Saving the City: Sans-Spandex

Glooooow

We’re back! Laura’s new office is very nice.

10 responses to “Luminosity I”

  • Jade on August 8, 2018 at 3:04 PM

    He doesn’t even have to wear a welding mask! 😀
    … I’ll see myself out…

    Btw, I might cosplay as Sidekickgirl this summer.

  • Sidekickgirl on August 8, 2018 at 3:13 PM

    Pics or it doesn’t happen!

  • Banjello on August 8, 2018 at 10:51 PM

    Light does not generate heat. But apparently Illumina is not (yet) able to project all her light in solely visible wavelengths and is also projecting some of it in infrared. She’s a living incandescent bulb.

  • Banjello on August 8, 2018 at 11:08 PM

    Sigh, replying to my own comment because I thought of a better way to say it 15 minuets later – how sad.

    Light does not generate heat, but heat (infrared) is a non-visible form of light.

  • Zengar on August 9, 2018 at 1:17 PM

    Not quite right Banjello. Light does not generate heat by itself, but when light interacts with matter (including air) it does heat it up. Lasers are a good example, while an infrared laser WOULD be “hotter”, primarily other wavelengths are used because it doesn’t make much of a difference when focused that much. “Heat” is actually the vibration of atoms and molecules and the correlation with infrared light is that those are the wavelengths that most common substances give of energy in, and conversely absorb energy from. Enough intensity and that doesn’t matter, however.

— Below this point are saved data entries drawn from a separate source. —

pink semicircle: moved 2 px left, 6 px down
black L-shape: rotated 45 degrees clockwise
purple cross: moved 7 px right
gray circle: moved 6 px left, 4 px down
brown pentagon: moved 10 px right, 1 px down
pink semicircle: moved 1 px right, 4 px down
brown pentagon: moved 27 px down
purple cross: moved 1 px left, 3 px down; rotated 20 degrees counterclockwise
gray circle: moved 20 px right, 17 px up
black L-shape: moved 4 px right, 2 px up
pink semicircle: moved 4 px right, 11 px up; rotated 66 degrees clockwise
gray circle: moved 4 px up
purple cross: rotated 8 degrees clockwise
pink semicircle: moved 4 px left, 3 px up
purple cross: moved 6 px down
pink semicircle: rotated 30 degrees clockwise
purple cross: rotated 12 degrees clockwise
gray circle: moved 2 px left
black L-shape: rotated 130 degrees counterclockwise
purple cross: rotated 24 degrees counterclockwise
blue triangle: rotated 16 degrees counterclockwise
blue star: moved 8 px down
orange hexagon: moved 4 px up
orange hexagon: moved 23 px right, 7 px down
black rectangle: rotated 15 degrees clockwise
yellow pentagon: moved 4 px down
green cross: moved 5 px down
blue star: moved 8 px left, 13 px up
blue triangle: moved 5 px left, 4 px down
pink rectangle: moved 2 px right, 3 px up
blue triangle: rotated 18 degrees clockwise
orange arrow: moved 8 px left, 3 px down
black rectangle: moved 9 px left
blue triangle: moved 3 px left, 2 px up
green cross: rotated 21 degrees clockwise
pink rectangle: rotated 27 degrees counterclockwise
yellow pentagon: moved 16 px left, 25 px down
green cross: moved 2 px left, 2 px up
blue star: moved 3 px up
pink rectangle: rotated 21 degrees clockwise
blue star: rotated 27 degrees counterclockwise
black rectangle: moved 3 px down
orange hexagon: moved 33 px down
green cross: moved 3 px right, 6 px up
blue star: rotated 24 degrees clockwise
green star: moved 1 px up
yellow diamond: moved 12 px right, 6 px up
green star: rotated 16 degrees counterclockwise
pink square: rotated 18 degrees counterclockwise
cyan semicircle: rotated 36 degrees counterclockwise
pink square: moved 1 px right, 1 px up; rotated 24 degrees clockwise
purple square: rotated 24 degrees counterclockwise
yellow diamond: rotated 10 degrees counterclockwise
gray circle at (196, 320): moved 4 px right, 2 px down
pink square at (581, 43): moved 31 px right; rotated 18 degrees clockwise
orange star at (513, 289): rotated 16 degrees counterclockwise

  • Zengar on August 9, 2018 at 1:19 PM

    Urg. “give *off* energy energy in, and conversely *most easily* absorb energy from”

  • Banjello on August 9, 2018 at 11:44 PM

    I was sort of staying away from the atomic vibration due to energy absorption definition of heat; because to me it raises even more questions. If she’s feeling hot due to reabsorbtion of some of the light she’s producing, then she’s not immune to the adverse side effects of her own powers. If she’s not immune to her own powers, why didn’t she damage her eyes or go blind from the light? If she’s immune to blinding herself with her own light, then why would she only be immune to one adverse side effect and not the other?

  • Zengar on August 10, 2018 at 9:18 PM

    I was actually just thinking that she was heating up the air around her and she just exceed the rate at which the ventilation in that glass chamber she’s in could keep up.

  • Banjello on August 11, 2018 at 10:39 AM

    OK, I’ll buy into that. I’ll admit I was only thinking direct effects, not effects to the surrounding environment.

  • Panjetarkan on August 14, 2018 at 12:33 AM

    Actually, the higher the wavelength, the more energy the light contains – red light is hotter than infrared, blue light is hotter than red, and so forth. She is probably cranking out a high percentage of ultraviolet at that intensity, so the room gets hot very quickly (the glass is probably designed to block UV, so it is radiated back as heat).